# [WORK REQUIRED]
Wherever a picture appears, skip it and retype the rest of the data exactly.

┌─ RECORDS PROVIDED

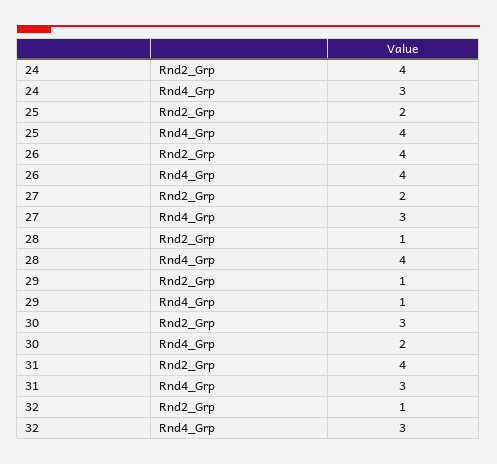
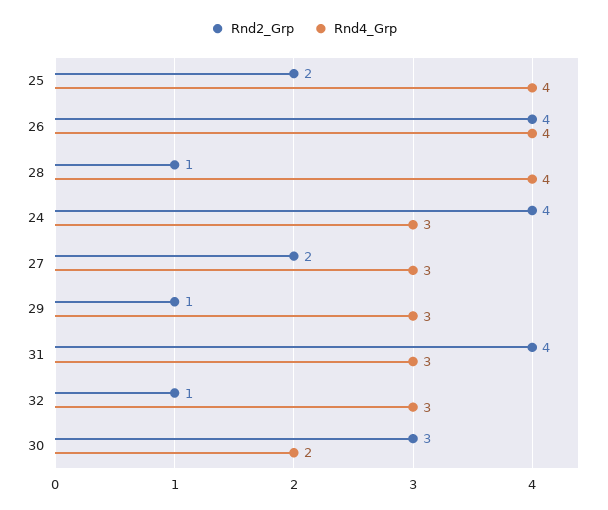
  {
    "Rnd2_Grp": {
      "24": 4,
      "25": 2,
      "26": 4,
      "27": 2,
      "28": 1,
      "29": 1,
      "30": 3,
      "31": 4,
      "32": 1
    },
    "Rnd4_Grp": {
      "24": 3,
      "25": 4,
      "26": 4,
      "27": 3,
      "28": 4,
-     "29": 1,
+     "29": 3,
      "30": 2,
      "31": 3,
      "32": 3
    }
  }

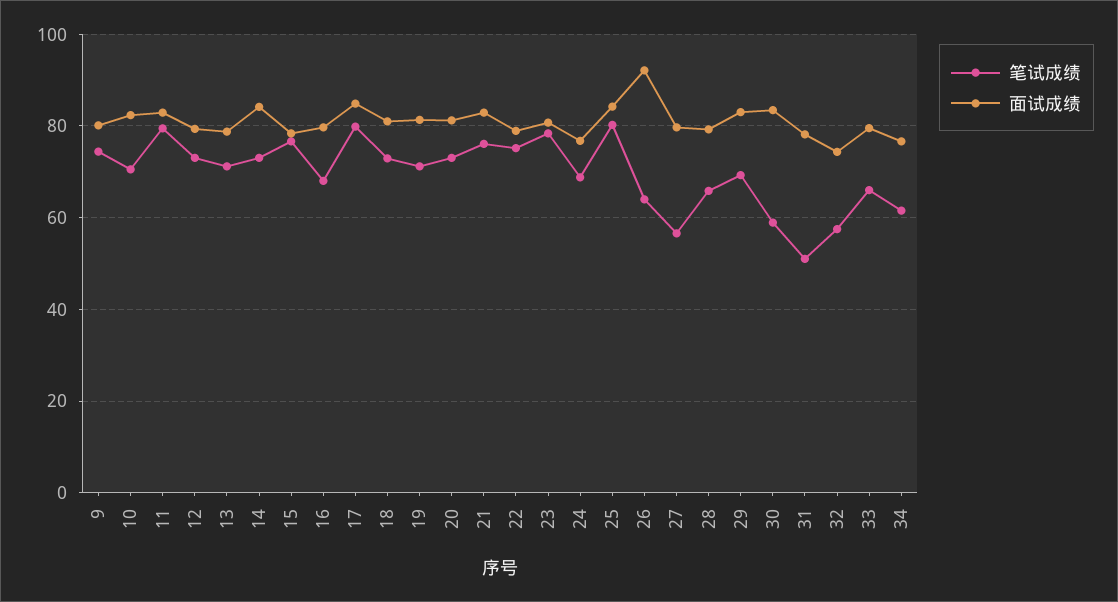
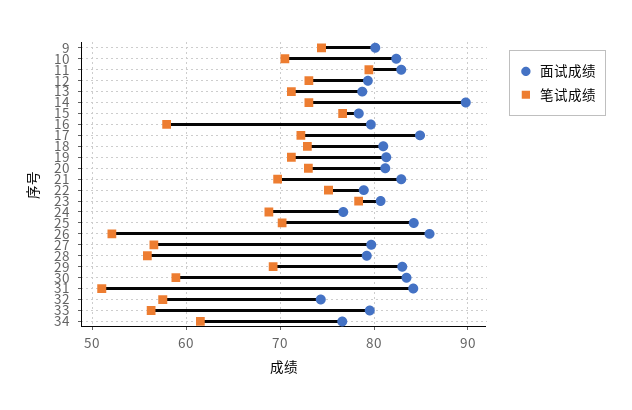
  {
    "笔试成绩": {
      "9": 74,
      "10": 71,
      "11": 79,
      "12": 73,
      "13": 71,
      "14": 73,
      "15": 77,
-     "16": 68,
+     "16": 58,
-     "17": 80,
+     "17": 72,
      "18": 73,
      "19": 71,
      "20": 73,
-     "21": 76,
+     "21": 70,
      "22": 75,
      "23": 78,
      "24": 69,
-     "25": 80,
+     "25": 70,
-     "26": 64,
+     "26": 52,
      "27": 57,
-     "28": 66,
+     "28": 56,
      "29": 69,
      "30": 59,
      "31": 51,
      "32": 58,
-     "33": 66,
+     "33": 56,
      "34": 62
    },
    "面试成绩": {
      "9": 80,
      "10": 82,
      "11": 83,
      "12": 79,
      "13": 79,
-     "14": 84,
+     "14": 90,
      "15": 78,
      "16": 80,
      "17": 85,
      "18": 81,
      "19": 81,
      "20": 81,
      "21": 83,
      "22": 79,
      "23": 81,
      "24": 77,
      "25": 84,
-     "26": 92,
+     "26": 86,
      "27": 80,
      "28": 79,
      "29": 83,
      "30": 83,
-     "31": 78,
+     "31": 84,
      "32": 74,
      "33": 80,
      "34": 77
    }
  }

└─

# [REPLY]
  {
    "Rnd2_Grp": {
      "24": 4,
      "25": 2,
      "26": 4,
      "27": 2,
      "28": 1,
      "29": 1,
      "30": 3,
      "31": 4,
      "32": 1
    },
    "Rnd4_Grp": {
      "24": 3,
      "25": 4,
      "26": 4,
      "27": 3,
      "28": 4,
-     "29": 1,
+     "29": 3,
      "30": 2,
      "31": 3,
      "32": 3
    }
  }

  {
    "笔试成绩": {
      "9": 74,
      "10": 71,
      "11": 79,
      "12": 73,
      "13": 71,
      "14": 73,
      "15": 77,
-     "16": 68,
+     "16": 58,
-     "17": 80,
+     "17": 72,
      "18": 73,
      "19": 71,
      "20": 73,
-     "21": 76,
+     "21": 70,
      "22": 75,
      "23": 78,
      "24": 69,
-     "25": 80,
+     "25": 70,
-     "26": 64,
+     "26": 52,
      "27": 57,
-     "28": 66,
+     "28": 56,
      "29": 69,
      "30": 59,
      "31": 51,
      "32": 58,
-     "33": 66,
+     "33": 56,
      "34": 62
    },
    "面试成绩": {
      "9": 80,
      "10": 82,
      "11": 83,
      "12": 79,
      "13": 79,
-     "14": 84,
+     "14": 90,
      "15": 78,
      "16": 80,
      "17": 85,
      "18": 81,
      "19": 81,
      "20": 81,
      "21": 83,
      "22": 79,
      "23": 81,
      "24": 77,
      "25": 84,
-     "26": 92,
+     "26": 86,
      "27": 80,
      "28": 79,
      "29": 83,
      "30": 83,
-     "31": 78,
+     "31": 84,
      "32": 74,
      "33": 80,
      "34": 77
    }
  }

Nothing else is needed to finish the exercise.